Tuesday, April 21, 2020

BaM: Enabling Accelerator Memory Accesses into the SSD


(Zaid Qureshi, David Min, and Vikram Sharma Mailthody presenting 4/22/20.) 

Storage class memories (SCM) have been considered as a prime candidate to address the growing need for applications’ memory footprint. An ideal SCM for tomorrow’s data center has TBs of memory capacity, has a few hundred nanoseconds to a couple of microsecond latency, is energy efficient, offers high memory parallelism, is scalable and is very cheap. Among the several types of SCM, 3DX-point and Flash have shown promising results.  Compared to 3DX-point, Flash offers higher throughput, thanks to several levels of parallelism, has higher density, consumes very low power per memory access, and is proven to be scalable and cost-efficient.

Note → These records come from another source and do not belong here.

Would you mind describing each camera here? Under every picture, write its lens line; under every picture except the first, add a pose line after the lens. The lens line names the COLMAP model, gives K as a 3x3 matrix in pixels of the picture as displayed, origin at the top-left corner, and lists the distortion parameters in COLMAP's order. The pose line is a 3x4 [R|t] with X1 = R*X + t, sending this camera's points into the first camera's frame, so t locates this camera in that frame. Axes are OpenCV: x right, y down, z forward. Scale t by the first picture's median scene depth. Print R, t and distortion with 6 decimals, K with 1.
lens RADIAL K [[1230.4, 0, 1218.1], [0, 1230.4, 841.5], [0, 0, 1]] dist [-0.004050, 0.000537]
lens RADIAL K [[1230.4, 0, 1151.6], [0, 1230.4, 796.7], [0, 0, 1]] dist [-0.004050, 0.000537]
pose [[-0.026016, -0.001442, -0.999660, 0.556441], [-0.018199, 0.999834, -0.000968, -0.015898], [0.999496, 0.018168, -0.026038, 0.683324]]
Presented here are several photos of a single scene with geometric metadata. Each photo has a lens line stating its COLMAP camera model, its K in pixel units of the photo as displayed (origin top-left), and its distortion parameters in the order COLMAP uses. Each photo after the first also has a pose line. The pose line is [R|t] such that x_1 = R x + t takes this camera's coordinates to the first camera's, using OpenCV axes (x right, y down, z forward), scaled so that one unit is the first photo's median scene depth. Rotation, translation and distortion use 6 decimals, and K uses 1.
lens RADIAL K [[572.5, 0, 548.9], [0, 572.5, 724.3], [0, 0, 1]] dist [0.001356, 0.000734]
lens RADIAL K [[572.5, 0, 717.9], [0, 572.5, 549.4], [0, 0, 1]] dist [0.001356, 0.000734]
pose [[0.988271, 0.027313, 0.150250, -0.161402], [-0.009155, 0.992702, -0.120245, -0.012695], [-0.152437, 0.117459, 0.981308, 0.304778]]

However, studying Flash as part of the main memory system is challenging as the existing simulators and emulators do not provide the needed flexibility and cannot address practical system-level challenges. In this talk, we will discuss our attempt in modeling an SSD using an FPGA. We show that CPUs offer a very low amount of memory parallelism over PCIe and are inefficient in exploiting the massive parallelism offered by these emerging NVM devices. To increase the memory level parallelism, we connect a GPU with an FPGA. We shall then discuss our learnings and several applications and system-level challenges we encountered.